**TASK STATEMENT:**
How many lines below contain the word "index"? Give only the number.

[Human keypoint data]
★ ★ ★ ★ ★ ★ ★

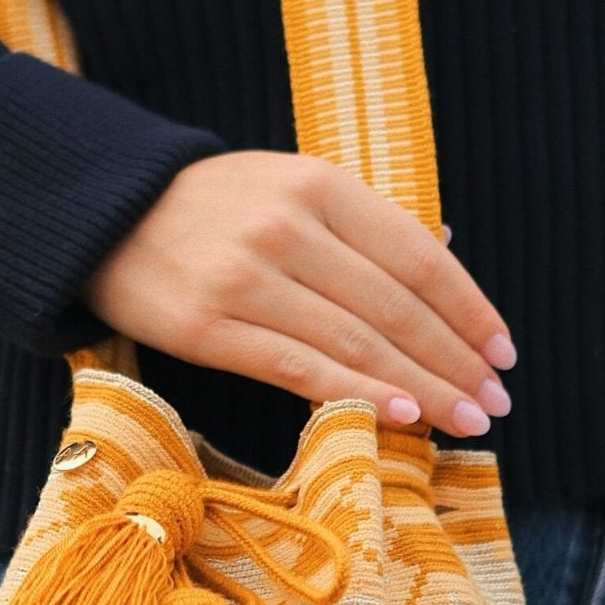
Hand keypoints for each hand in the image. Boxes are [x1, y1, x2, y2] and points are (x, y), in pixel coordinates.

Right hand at [82, 152, 515, 436]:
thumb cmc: (212, 208)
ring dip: (421, 388)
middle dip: (454, 362)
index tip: (502, 353)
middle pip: (394, 307)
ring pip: (354, 342)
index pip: (418, 255)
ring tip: (463, 420)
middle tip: (494, 403)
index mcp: (317, 183)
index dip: (469, 310)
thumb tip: (450, 253)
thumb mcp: (289, 185)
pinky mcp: (204, 328)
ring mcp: (243, 279)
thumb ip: (361, 222)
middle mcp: (286, 227)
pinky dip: (354, 392)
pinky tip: (398, 415)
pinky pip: (295, 367)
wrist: (102, 216)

★ ★ ★ ★ ★ ★ ★

**OUTPUT:**
4